Mohamed Abrini, suspect dans les attentats de Paris, à gauche sur une photo prise par la police belge, pourrait vraisemblablement être le "troisième homme" vu sur CCTV à l'aéroport de Bruxelles avec les deux hommes qui se sont fait exploser, le 22 mars 2016. (AFP Photo/Belgian Federal Police/STR and Twitter)
Mohamed Abrini, suspect dans les attentats de Paris, à gauche sur une photo prise par la police belge, pourrait vraisemblablement être le « troisième homme » vu sur CCTV à l’aéroport de Bruxelles avec les deux hommes qui se sont fait exploser, le 22 mars 2016. (AFP Photo/Belgian Federal Police/STR and Twitter)

Une source de la police française a déclaré au journal : « ce n’est pas un scoop d’apprendre que les terroristes voulaient frapper pendant l’Euro ».

Les forces de sécurité ont constamment développé des scénarios d’attaque afin de déterminer comment y répondre, selon la source.

« Si les déclarations d’Abrini sont vraies, elles confirment simplement que la Belgique est une base arrière opérationnelle qu’il faut surveiller encore plus intensément », a déclaré la source. « Des réseaux et cellules djihadistes s’y sont rencontrés et regroupés en permanence au cours des dix dernières années ».

Ayant découvert l’adresse d’Abrini par le chauffeur de taxi qui l’a transporté à l’aéroport de Bruxelles, ainsi que les kamikazes Ibrahim El Bakraoui et Mohamed Najim Laachraoui, la police a retrouvé non seulement un nombre impressionnant d’explosifs, a rapporté Libération, mais également un ordinateur appartenant aux frères El Bakraoui dans une poubelle à proximité, qui était évidemment destiné à être récupéré par un complice.

L’ordinateur a révélé le contenu d’une discussion tenue apparemment entre El Bakraoui et un individu non encore identifié en Syrie.

« C’est une vraie séance de brainstorming, » a déclaré une source anti-terroriste à Libération. « Ils planifient ouvertement les opérations, discutent quand ils frapperont, où, et si tous les commandos devraient mourir ensemble … »

Dossier : (de gauche à droite) Khalid El Bakraoui, Ibrahim El Bakraoui and Najim Laachraoui, qui ont conduit les attaques à la bombe meurtrières de Bruxelles, le 22 mars 2016, sur une photo publiée par les autorités belges. (Police belge fédérale)
Dossier : (de gauche à droite) Khalid El Bakraoui, Ibrahim El Bakraoui and Najim Laachraoui, qui ont conduit les attaques à la bombe meurtrières de Bruxelles, le 22 mars 2016, sur une photo publiée par les autorités belges. (Police belge fédérale)

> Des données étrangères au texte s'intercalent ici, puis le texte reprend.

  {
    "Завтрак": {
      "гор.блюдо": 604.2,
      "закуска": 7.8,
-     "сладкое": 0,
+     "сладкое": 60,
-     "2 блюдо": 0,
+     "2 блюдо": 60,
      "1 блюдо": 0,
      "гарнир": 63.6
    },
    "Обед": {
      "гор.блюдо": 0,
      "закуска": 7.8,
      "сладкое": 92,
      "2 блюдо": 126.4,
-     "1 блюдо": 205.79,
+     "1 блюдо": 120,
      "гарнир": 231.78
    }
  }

Le matériel a fourni des preuves claires, a continué la source, « que cette cellule a continué d’entretenir des liens avec la Syrie, d’être conseillée et dirigée par le Califat [l’Etat islamique] », tout ceci en dépit de la mort de Abdelhamid Abaaoud – qui jouait un rôle-clef dans les attaques de Paris et était considéré par beaucoup comme le chef du groupe.

Un autre fichier sur l’ordinateur mentionnait d’éventuelles attaques à La Défense, le quartier d’affaires en région parisienne, et contre le groupe catholique radical Civitas, a ajouté la source.